WRITTEN REQUEST
Please rewrite the part of the Mill Street Bistro text starting at "The Mill Street Bistro was located" and ending at "minimum of $100.", putting "small-town" in place of "rural".

TEXT EXTRACT
Mill Street Bistro Before Kitchen Nightmares
When Gordon Ramsay and the Kitchen Nightmares crew visited the Mill Street Bistro in 2013, it resulted in one of his most frustrating experiences on the show, but it also produced what has been called one of the finest reality TV episodes ever made.
The Mill Street Bistro was located in rural Norwalk, Ohio, but owner Joe Nagy believed that his fine dining restaurant produced exceptional food that was far too good for the locals. The prices were certainly out of place in the quiet community, with an evening out for two at Mill Street Bistro guaranteed to cost a minimum of $100.
Joe’s belief that his bistro was the best restaurant from New York to Los Angeles wasn’t shared by his staff, with server Amy describing the food as mediocre at best. Chef Tom revealed that many of the menu items were frozen, and many of the steaks were purchased wholesale. It was clear that Joe and his staff saw the Mill Street Bistro differently, and Joe was clearly unwilling to change his opinion about anything. His staff was obviously uneasy about speaking out against him, but eventually server Rebecca admitted that she thought Joe was an ‘Arrogant jerk’.
Gordon’s visit to the Mill Street Bistro was going to result in a colossal battle of wills, but could he sort out the problems at the struggling restaurant, and change the attitude of the headstrong owner, Joe?
Mill Street Bistro On Kitchen Nightmares
Gordon’s first meeting with Joe is the friendliest one of all. He meets Joe at his farm, where Joe explains about his extensive training with some of Europe’s finest ‘Old school’ chefs, and shows Gordon his elks and his pet goat Skinny, that he treats like a beloved family dog. He tells Gordon that after retiring from a successful career in sales eight years previously, he had bought the farm, and then moved into the restaurant business three years later. But he’s struggling with the Mill Street Bistro and failing to attract enough customers to stay in business.
Gordon visits the bistro later that day, and for once he’s full of praise about the look of the place. He calls the décor ‘Gorgeous’, but from that point on things begin to go downhill. Firstly Gordon objects to the name tag that his server Amy is wearing, ‘It’s not a chain’ he remarks, and encourages her to take it off. Gordon then discovers that the house has no specials, instead, it has ‘features’, ‘You’re not a movie house’ he points out to server Bill, before taking his name tag as well. Soon Gordon has removed name tags from all the staff, and he orders his meal, although not before remarking on the expensive prices.

EXTRACTED DATA
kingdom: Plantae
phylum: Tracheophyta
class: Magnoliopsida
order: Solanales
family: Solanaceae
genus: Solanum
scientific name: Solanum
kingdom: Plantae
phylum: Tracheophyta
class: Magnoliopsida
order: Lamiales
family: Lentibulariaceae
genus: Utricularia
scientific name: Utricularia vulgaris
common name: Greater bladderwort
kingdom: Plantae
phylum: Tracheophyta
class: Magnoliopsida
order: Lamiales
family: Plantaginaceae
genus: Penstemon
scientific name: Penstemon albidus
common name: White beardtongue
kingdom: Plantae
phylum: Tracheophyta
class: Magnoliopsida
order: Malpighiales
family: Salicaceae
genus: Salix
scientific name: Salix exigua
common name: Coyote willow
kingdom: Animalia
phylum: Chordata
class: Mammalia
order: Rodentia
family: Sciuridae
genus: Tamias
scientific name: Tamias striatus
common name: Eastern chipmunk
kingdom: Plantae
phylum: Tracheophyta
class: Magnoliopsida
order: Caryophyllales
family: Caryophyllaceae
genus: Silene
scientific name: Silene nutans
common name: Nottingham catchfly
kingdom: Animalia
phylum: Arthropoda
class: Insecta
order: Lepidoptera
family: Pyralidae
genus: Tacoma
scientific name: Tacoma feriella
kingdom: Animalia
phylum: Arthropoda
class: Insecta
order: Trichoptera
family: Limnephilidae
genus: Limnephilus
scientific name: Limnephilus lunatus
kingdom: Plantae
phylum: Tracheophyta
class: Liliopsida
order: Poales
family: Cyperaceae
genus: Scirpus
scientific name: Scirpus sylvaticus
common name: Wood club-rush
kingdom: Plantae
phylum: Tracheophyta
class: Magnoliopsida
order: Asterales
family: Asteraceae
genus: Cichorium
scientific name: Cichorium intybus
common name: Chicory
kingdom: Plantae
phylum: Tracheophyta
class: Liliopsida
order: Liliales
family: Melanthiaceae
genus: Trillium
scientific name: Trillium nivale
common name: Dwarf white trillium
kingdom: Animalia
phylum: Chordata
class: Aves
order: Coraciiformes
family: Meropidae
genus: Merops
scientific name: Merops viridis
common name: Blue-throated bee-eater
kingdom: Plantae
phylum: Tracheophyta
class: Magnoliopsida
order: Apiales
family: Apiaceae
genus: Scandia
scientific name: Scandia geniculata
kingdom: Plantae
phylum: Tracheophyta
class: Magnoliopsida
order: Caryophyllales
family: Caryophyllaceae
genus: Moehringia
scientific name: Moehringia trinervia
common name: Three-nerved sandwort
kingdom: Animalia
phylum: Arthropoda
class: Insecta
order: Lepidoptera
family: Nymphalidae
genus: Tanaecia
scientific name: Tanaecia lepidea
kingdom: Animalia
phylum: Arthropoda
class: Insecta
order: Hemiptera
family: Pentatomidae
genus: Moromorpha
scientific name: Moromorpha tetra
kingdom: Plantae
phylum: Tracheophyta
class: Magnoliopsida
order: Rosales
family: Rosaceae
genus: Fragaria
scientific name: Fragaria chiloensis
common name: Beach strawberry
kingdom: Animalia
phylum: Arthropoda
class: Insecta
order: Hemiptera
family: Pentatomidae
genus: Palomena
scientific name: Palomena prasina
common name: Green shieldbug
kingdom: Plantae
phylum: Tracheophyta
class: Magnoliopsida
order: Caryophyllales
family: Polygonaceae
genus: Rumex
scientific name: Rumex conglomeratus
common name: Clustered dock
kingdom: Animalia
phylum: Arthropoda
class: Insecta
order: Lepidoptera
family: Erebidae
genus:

SOLUTION FOR THIS TASK
The Mill Street Bistro was located in small-town Norwalk, Ohio, but owner Joe Nagy believed that his fine dining restaurant produced exceptional food that was far too good for the locals. The prices were certainly out of place in the quiet community, with an evening out for two at Mill Street Bistro guaranteed to cost a minimum of $100.